The Chicago Cubs continue to stock up on pitchers as we get closer to spring training and this time it is another former Miami Marlins right-hander. MLB Trade Rumors had the signing first Monday night, as 26-year-old Jordan Holloway is signing a minor league deal with the Cubs.
Holloway stands at 6-foot-6 and features a fastball that averages 95mph, a sinker at 96mph and a slider at 86mph, while also mixing in a change up. The velocity is obviously something that catches your eye, but Holloway has not been able to consistently produce good results throughout his pro career. However, despite some command issues, Holloway has been OK in limited MLB time.
The righty was drafted out of high school in 2014 by the Marlins, selected in the 20th round. Holloway has primarily been a starting pitcher, making 85 starts and 12 relief appearances in the minors. He did make it up to the majors with the Marlins in 2020, but he only made one outing that season for Miami. In 2021, Holloway pitched in 13 games for the Marlins and recorded a 4.00 ERA in 36 innings, striking out 36 batters and walking 26.
However, in 2022, Holloway once again only pitched in one game for the Marlins, while tossing only 23.2 innings at Triple-A. The right-handed pitcher battled injuries all year, landing on the injured list in the middle of April after his second start in the minors.
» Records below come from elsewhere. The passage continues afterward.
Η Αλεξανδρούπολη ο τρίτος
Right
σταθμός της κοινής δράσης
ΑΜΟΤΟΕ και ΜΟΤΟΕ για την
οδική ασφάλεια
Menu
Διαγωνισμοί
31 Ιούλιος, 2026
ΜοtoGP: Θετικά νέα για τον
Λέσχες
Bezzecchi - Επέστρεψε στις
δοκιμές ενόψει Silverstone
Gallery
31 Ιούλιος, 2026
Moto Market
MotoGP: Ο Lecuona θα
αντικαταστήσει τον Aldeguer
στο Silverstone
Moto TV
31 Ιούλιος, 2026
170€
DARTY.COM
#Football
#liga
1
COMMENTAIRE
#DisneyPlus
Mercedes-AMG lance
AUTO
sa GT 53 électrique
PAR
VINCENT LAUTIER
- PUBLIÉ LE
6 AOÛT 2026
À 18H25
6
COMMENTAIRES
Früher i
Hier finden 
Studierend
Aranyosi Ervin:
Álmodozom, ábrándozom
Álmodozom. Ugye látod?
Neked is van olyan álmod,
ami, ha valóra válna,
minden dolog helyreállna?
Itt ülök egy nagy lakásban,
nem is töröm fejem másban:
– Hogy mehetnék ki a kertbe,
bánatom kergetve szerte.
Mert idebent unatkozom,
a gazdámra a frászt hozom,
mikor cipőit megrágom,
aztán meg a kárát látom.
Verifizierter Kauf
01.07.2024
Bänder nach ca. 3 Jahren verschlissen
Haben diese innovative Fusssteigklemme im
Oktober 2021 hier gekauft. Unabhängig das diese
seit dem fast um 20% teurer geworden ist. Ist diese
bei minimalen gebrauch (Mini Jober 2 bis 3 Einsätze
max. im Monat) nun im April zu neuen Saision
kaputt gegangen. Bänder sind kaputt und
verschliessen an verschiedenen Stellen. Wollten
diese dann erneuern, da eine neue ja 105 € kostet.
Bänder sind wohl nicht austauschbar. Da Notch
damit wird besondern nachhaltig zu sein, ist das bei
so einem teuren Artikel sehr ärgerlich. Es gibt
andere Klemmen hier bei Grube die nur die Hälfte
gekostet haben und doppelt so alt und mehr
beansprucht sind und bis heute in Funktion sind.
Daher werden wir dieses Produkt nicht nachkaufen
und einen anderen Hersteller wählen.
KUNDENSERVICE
He made it back to the mound, but following his multi-inning relief outing in July against the Cincinnati Reds, Holloway was placed on the 15-day injured list and then in early August he underwent arthroscopic surgery on his right elbow, which ended his season.
Overall in the majors, Holloway has posted a 3.92 ERA, making four starts and nine appearances out of the bullpen. In 39 innings, he’s struck out 38 and has walked 28 batters, while holding opponents to a .196 batting average.
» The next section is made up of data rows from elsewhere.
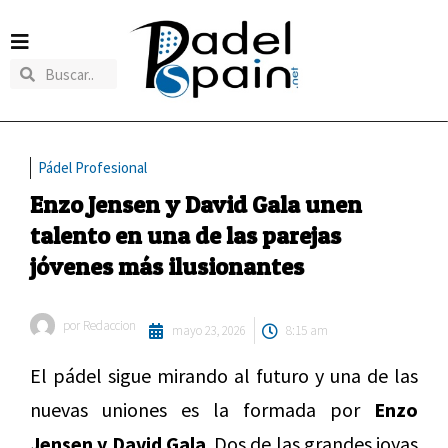
Pádel Profesional
Enzo Jensen y David Gala unen
talento en una de las parejas
jóvenes más ilusionantes
por
Redaccion
mayo 23, 2026
8:15 am
El pádel sigue mirando al futuro y una de las
nuevas uniones es la formada por
Enzo
Jensen y David Gala
. Dos de las grandes joyas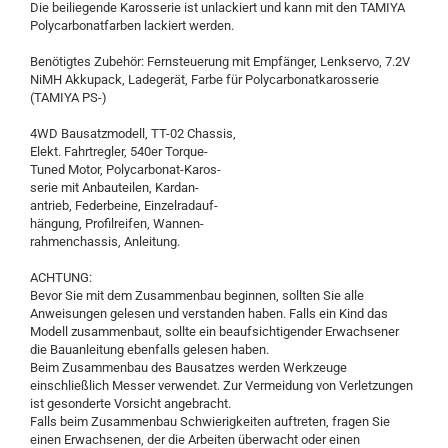
Die beiliegende Karosserie ist unlackiert und kann mit den TAMIYA
Polycarbonatfarben lackiert werden.
Benötigtes Zubehör: Fernsteuerung mit Empfänger, Lenkservo, 7.2V
NiMH Akkupack, Ladegerät, Farbe für Polycarbonatkarosserie
(TAMIYA PS-)
4WD Bausatzmodell, TT-02 Chassis,
Elekt. Fahrtregler, 540er Torque-
Tuned Motor, Polycarbonat-Karos-
serie mit Anbauteilen, Kardan-
antrieb, Federbeine, Einzelradauf-
hängung, Profilreifen, Wannen-
rahmenchassis, Anleitung.
ACHTUNG:
Bevor Sie mit dem Zusammenbau beginnen, sollten Sie alle
Anweisungen gelesen und verstanden haben. Falls ein Kind das
Modell zusammenbaut, sollte ein beaufsichtigender Erwachsener
die Bauanleitung ebenfalls gelesen haben.
Beim Zusammenbau des Bausatzes werden Werkzeuge
einschließlich Messer verwendet. Zur Vermeidung von Verletzungen
ist gesonderte Vorsicht angebracht.
Falls beim Zusammenbau Schwierigkeiten auftreten, fragen Sie
einen Erwachsenen, der die Arbeiten überwacht oder einen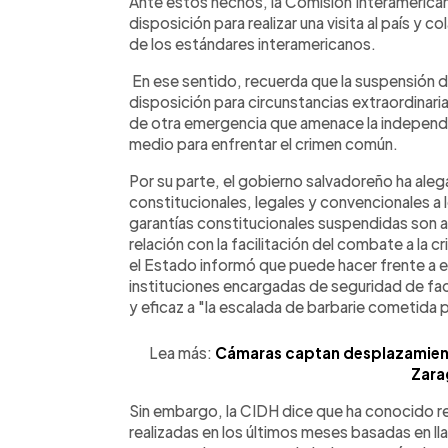
Ante estos hechos, la Comisión Interamerican
disposición para realizar una visita al país y
de los estándares interamericanos.
En ese sentido, recuerda que la suspensión d
disposición para circunstancias extraordinari
de otra emergencia que amenace la independe
medio para enfrentar el crimen común.
Por su parte, el gobierno salvadoreño ha al
constitucionales, legales y convencionales a 
garantías constitucionales suspendidas son a
relación con la facilitación del combate a la c
el Estado informó que puede hacer frente a e
instituciones encargadas de seguridad de fa
y eficaz a "la escalada de barbarie cometida p
Lea más:
Cámaras captan desplazamient
Zara
Sin embargo, la CIDH dice que ha conocido r
realizadas en los últimos meses basadas en l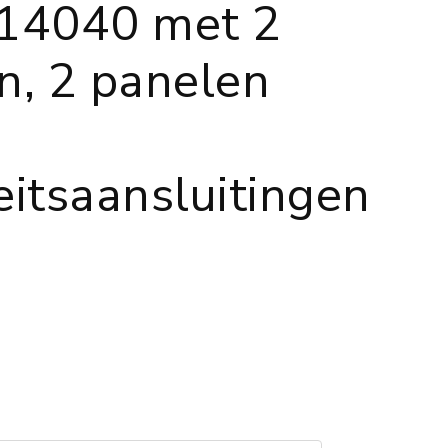
4040 met 2
n, 2 panelen
teitsaansluitingen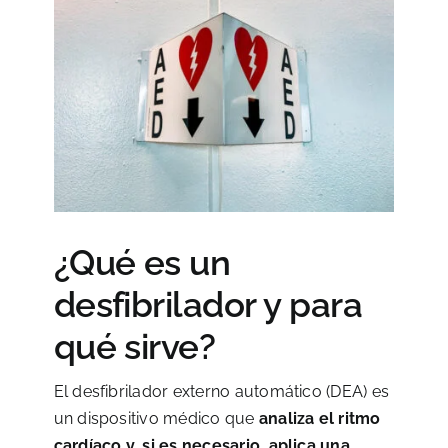
¿Qué es un
desfibrilador y para
qué sirve?
El desfibrilador externo automático (DEA) es
un dispositivo médico que
analiza el ritmo
cardíaco y, si es necesario, aplica una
So, the big red flag when you look at his numbers in the minors and during his stint in the big leagues with the Marlins is the huge walk total. Just with the Marlins, Holloway was averaging more than six walks per nine innings.
But as always with these types of signings, the Cubs have obviously seen something that they believe they can change in Holloway to get those walks under control. The walk numbers are a much bigger issue as a starter, but as a reliever you can work around it by being effectively wild. That’s not the best path for success and Cubs fans have seen guys like Dillon Maples look amazing, but then completely miss the strike zone in a split second.
I’m not sure if Holloway is 100% back from his elbow surgery, but if he is then he’ll have a shot to win one of the last spots in the Cubs bullpen during spring training.
Earlier in the offseason the Cubs also signed former Marlins pitcher Nick Neidert, who was a former second round pick by the Seattle Mariners. Seems like the Cubs’ scouts liked what they saw from a few of these ex-Marlins pitchers.